§ Problem statement:
Copy the records below exactly, from the line containing "decorative bowl: none" through the last line, and leave out every picture.

[[ Provided data open ]]

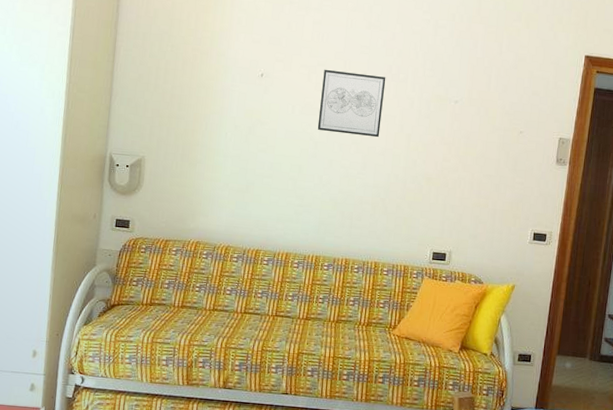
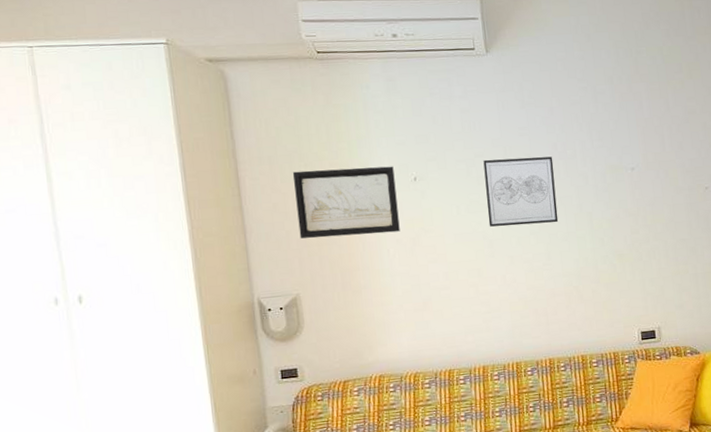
wall art: none [155,50,246,119] -> present [292,166,400,239]

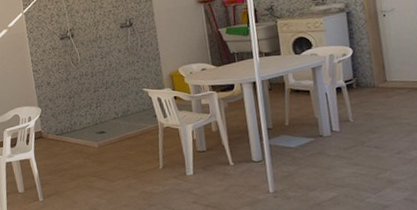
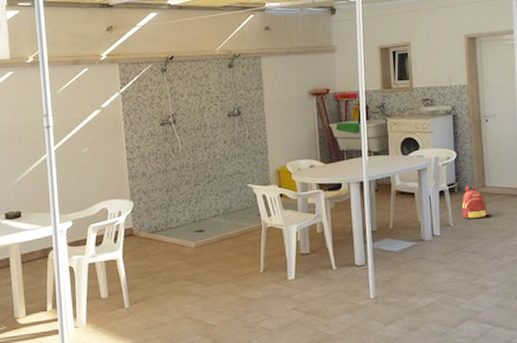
backpack: none [361,80,390,115] -> present [461,185,487,220]

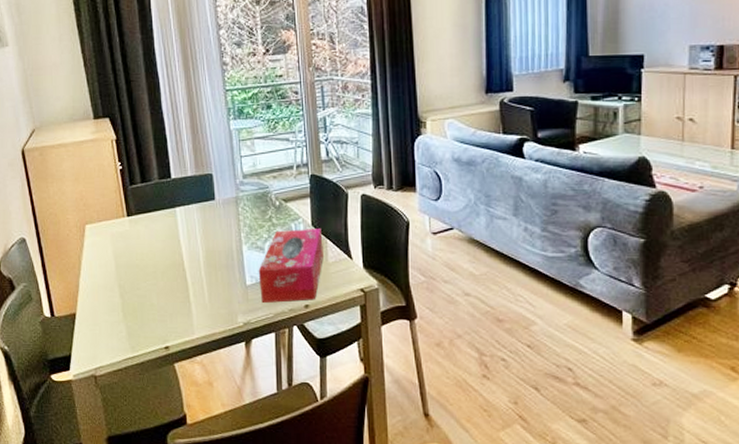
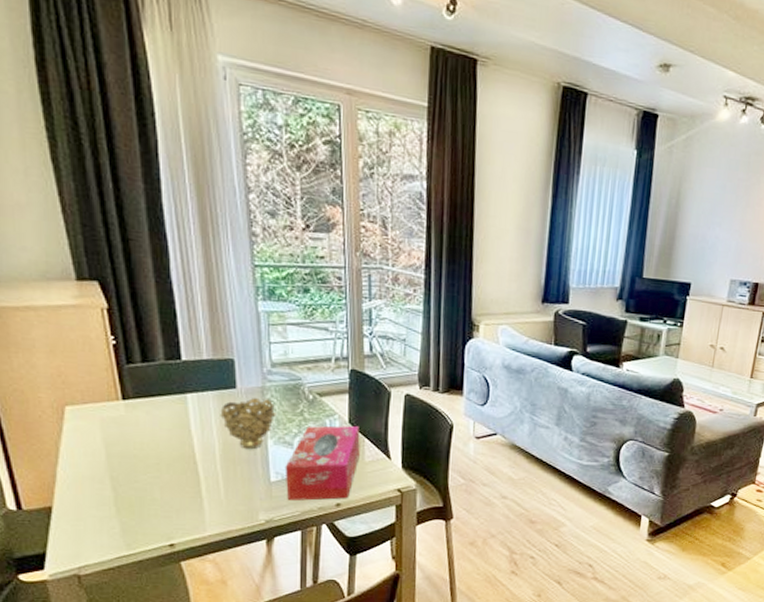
decorative bowl: none [202,208,249,256] -> present [220,398,276,450]

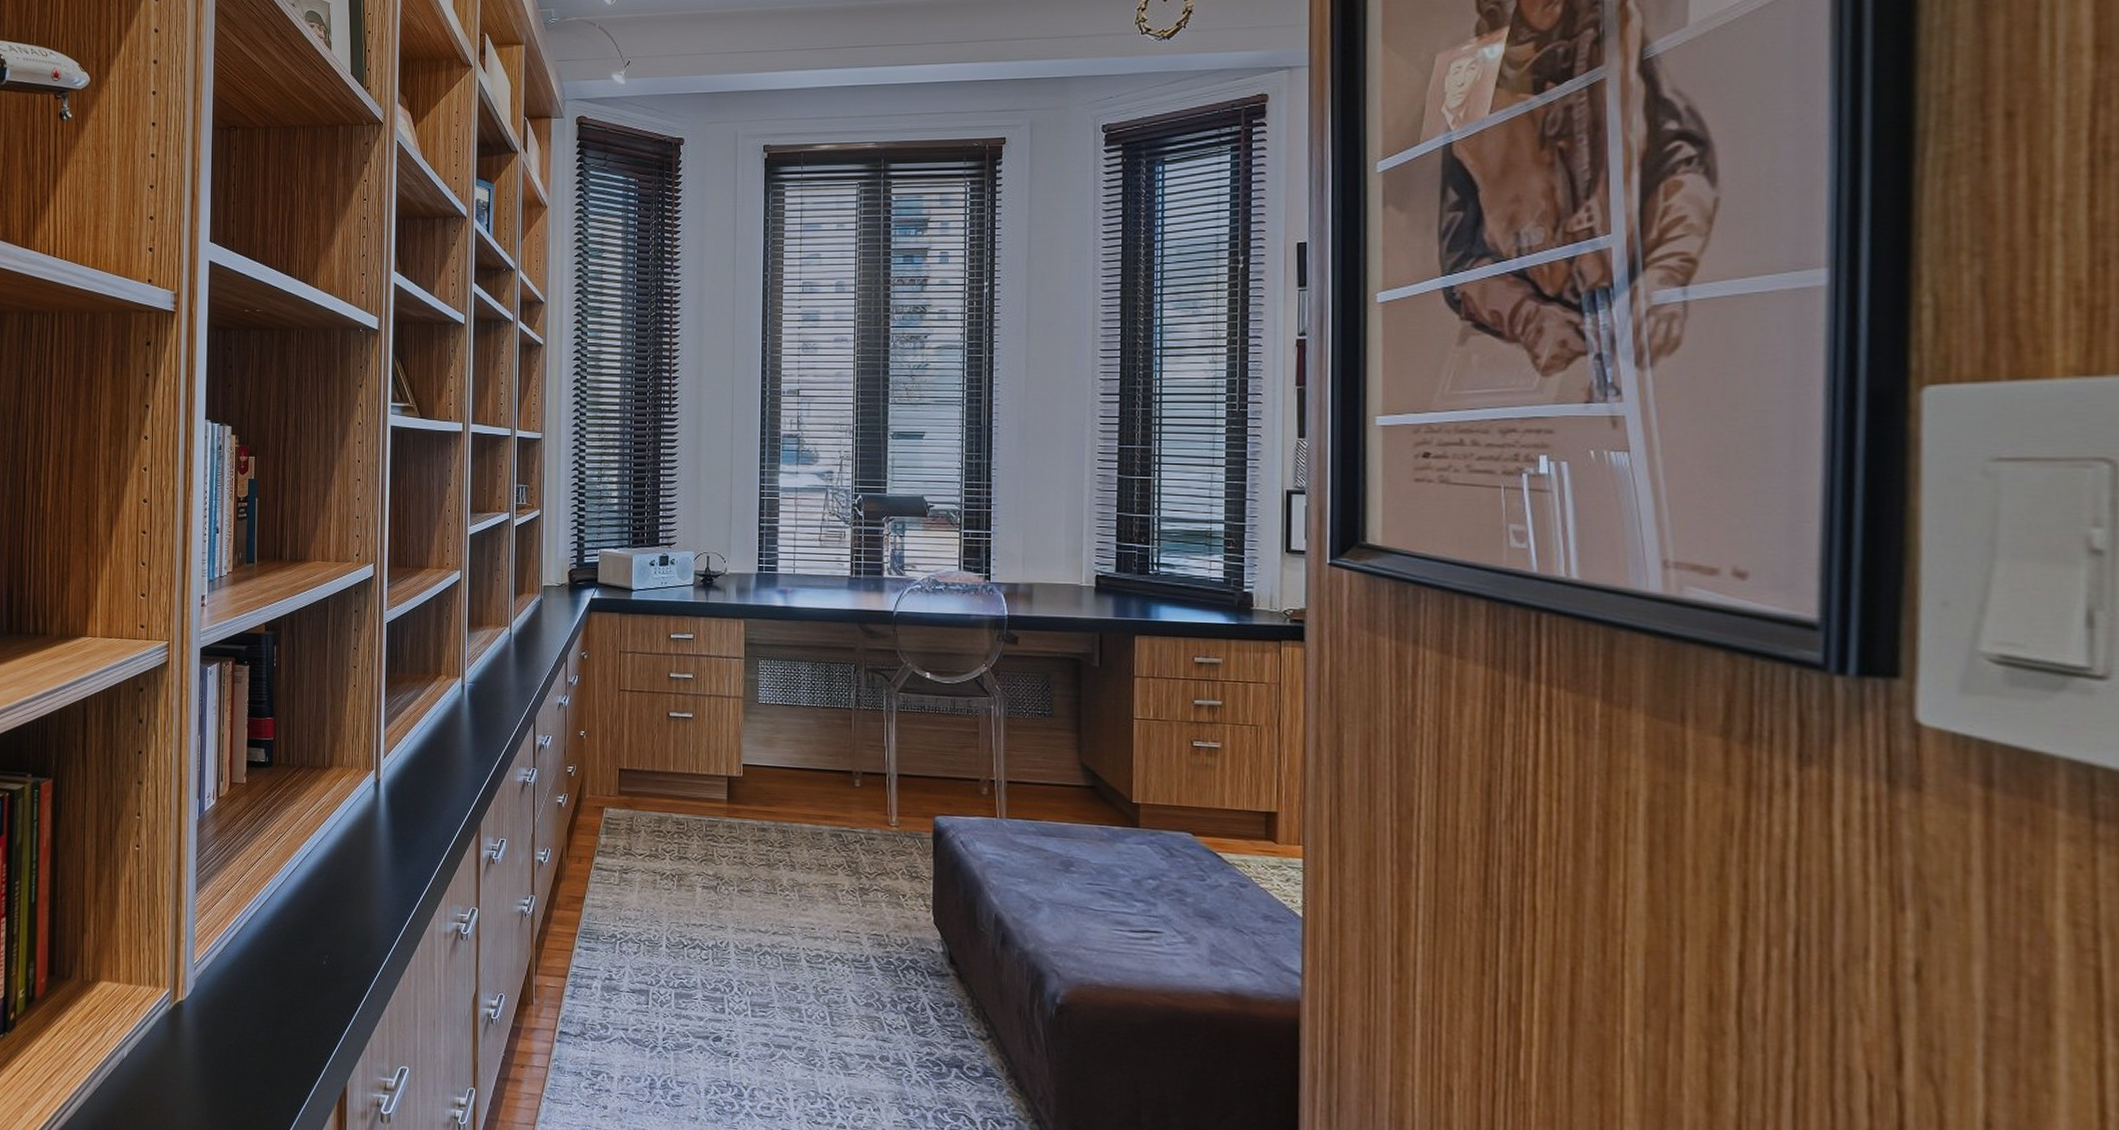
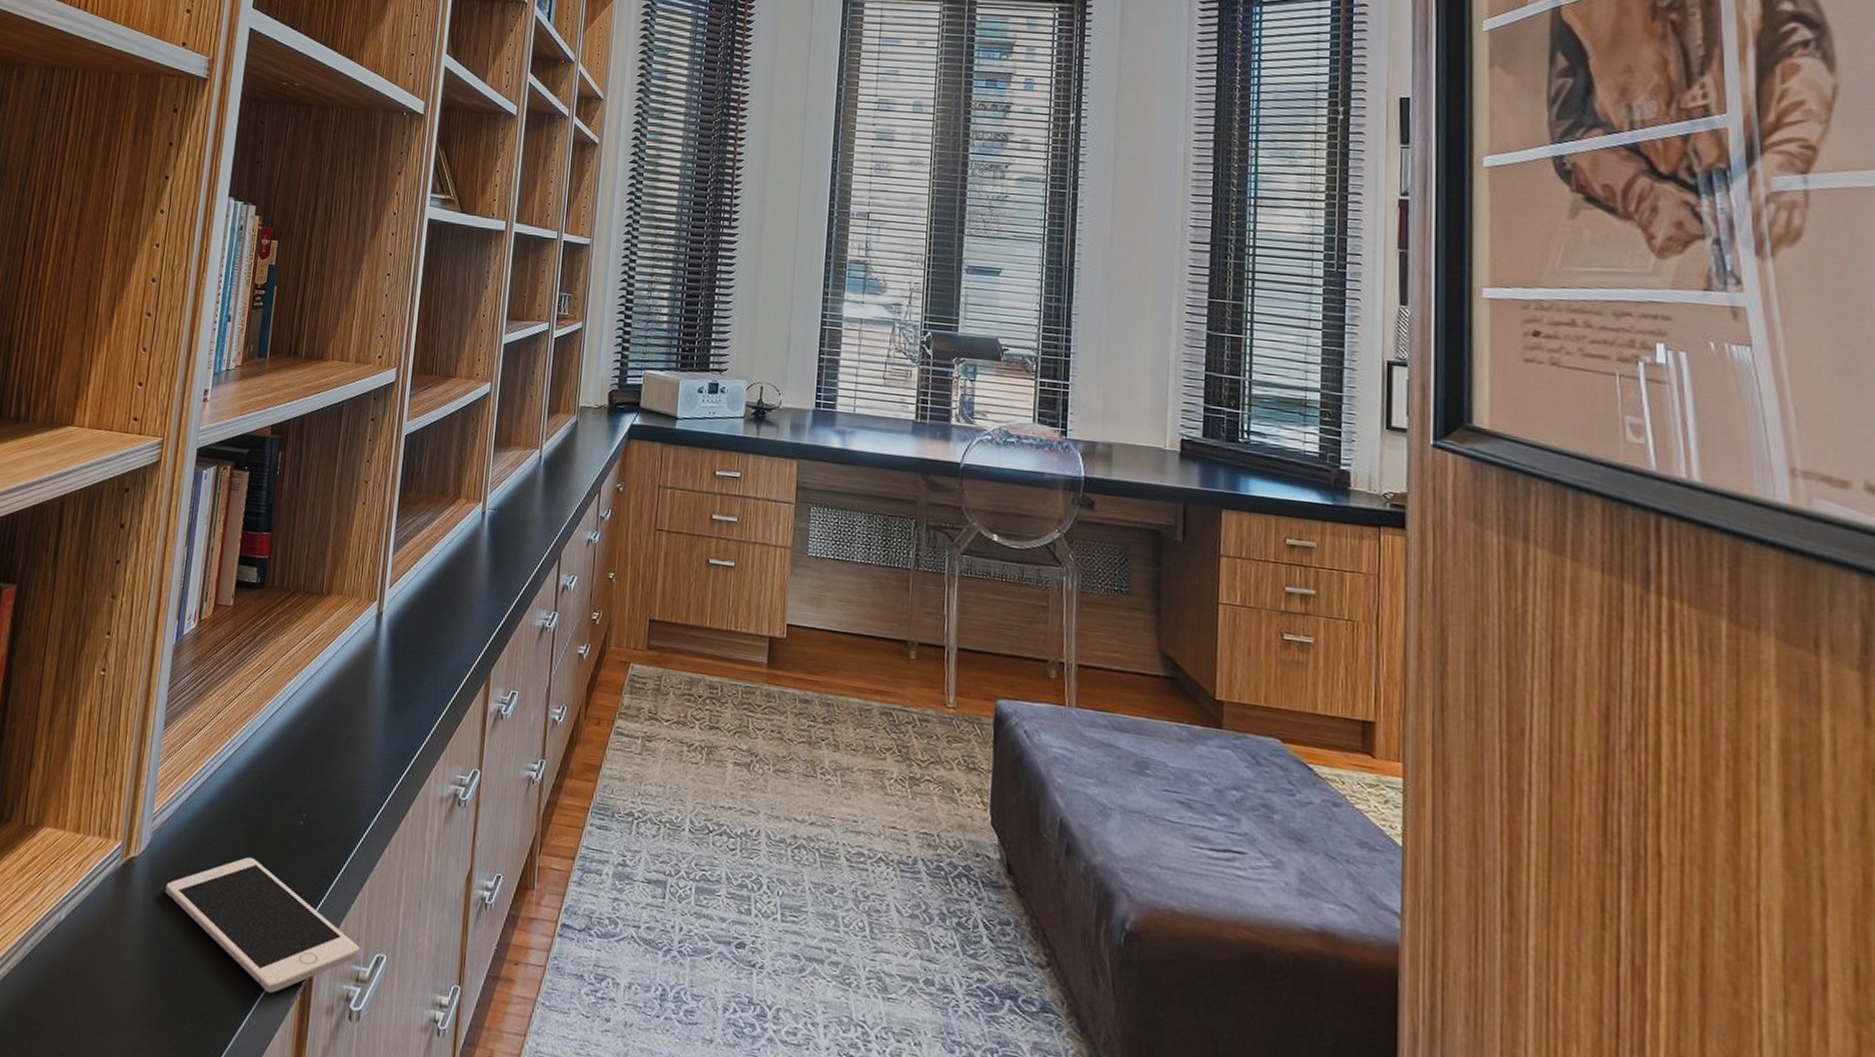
cell phone: none [212,994,385,1104] -> present [165,857,360,993]

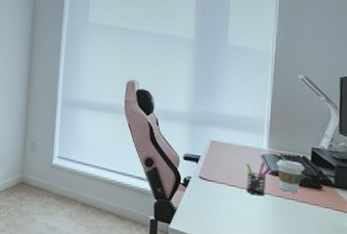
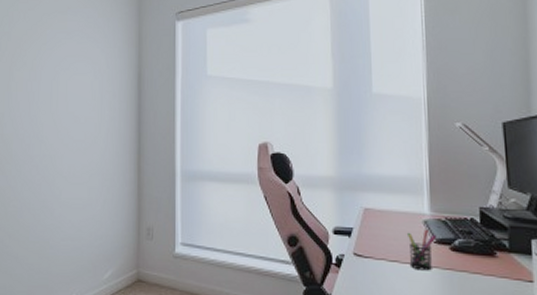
coffee cup: present [276,159,305,193] -> none [441,223,474,263]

[[ Provided data closed ]]

§ Answer space:
decorative bowl: none [202,208,249,256] -> present [220,398,276,450]

cell phone: none [212,994,385,1104] -> present [165,857,360,993]

coffee cup: present [276,159,305,193] -> none [441,223,474,263]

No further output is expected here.